▶ _WORK ORDER_: Of the lines in the data below, write out exactly those from the one holding "neck: (541, 378)" through the one holding "left knee: (861, 444)", both included.

▶ _DATASET ENTRIES_:

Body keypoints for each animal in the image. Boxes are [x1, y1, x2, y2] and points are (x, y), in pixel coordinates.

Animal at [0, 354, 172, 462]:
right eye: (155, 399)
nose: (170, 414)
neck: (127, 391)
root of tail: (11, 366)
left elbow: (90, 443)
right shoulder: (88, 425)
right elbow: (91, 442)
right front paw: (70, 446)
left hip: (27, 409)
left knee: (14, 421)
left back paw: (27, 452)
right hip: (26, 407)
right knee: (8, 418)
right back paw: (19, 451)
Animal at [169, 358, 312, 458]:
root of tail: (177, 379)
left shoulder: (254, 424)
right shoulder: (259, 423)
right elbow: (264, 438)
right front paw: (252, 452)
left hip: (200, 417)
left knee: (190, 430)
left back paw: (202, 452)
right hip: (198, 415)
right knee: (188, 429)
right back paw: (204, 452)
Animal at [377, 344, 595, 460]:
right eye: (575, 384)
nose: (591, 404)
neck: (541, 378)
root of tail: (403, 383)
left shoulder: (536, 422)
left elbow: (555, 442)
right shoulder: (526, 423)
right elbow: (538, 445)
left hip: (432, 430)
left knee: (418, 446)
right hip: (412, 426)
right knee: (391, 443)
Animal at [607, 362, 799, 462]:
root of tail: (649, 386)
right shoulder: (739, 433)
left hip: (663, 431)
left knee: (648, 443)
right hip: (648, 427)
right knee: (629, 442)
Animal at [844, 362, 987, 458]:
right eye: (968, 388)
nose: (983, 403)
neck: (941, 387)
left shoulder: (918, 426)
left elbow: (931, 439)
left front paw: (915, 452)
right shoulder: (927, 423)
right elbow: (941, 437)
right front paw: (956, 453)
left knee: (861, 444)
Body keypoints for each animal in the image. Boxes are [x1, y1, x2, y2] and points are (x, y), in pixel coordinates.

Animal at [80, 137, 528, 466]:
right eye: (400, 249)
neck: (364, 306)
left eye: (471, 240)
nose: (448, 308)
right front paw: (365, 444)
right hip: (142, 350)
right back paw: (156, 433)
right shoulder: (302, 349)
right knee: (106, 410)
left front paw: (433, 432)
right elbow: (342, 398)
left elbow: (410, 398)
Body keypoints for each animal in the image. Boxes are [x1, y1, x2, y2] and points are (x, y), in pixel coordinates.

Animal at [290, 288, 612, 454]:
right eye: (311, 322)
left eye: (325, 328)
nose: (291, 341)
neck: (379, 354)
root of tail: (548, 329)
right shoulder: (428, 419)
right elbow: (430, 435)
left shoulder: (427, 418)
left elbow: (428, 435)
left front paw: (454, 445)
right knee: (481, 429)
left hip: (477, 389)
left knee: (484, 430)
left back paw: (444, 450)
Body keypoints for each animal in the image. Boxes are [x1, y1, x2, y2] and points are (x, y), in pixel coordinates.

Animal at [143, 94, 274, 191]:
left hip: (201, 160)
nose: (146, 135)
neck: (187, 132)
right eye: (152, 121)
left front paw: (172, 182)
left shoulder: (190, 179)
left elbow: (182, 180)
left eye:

▶ _TASK SOLUTION_:
neck: (541, 378)
root of tail: (403, 383)
left shoulder: (536, 422)
left elbow: (555, 442)
right shoulder: (526, 423)
right elbow: (538, 445)
left hip: (432, 430)
left knee: (418, 446)
right hip: (412, 426)
right knee: (391, 443)
Animal at [607, 362, 799, 462]:
root of tail: (649, 386)
right shoulder: (739, 433)
left hip: (663, 431)
left knee: (648, 443)
right hip: (648, 427)
right knee: (629, 442)
Animal at [844, 362, 987, 458]:
right eye: (968, 388)
nose: (983, 403)
neck: (941, 387)
left shoulder: (918, 426)
left elbow: (931, 439)
left front paw: (915, 452)
right shoulder: (927, 423)
right elbow: (941, 437)
right front paw: (956, 453)
left knee: (861, 444)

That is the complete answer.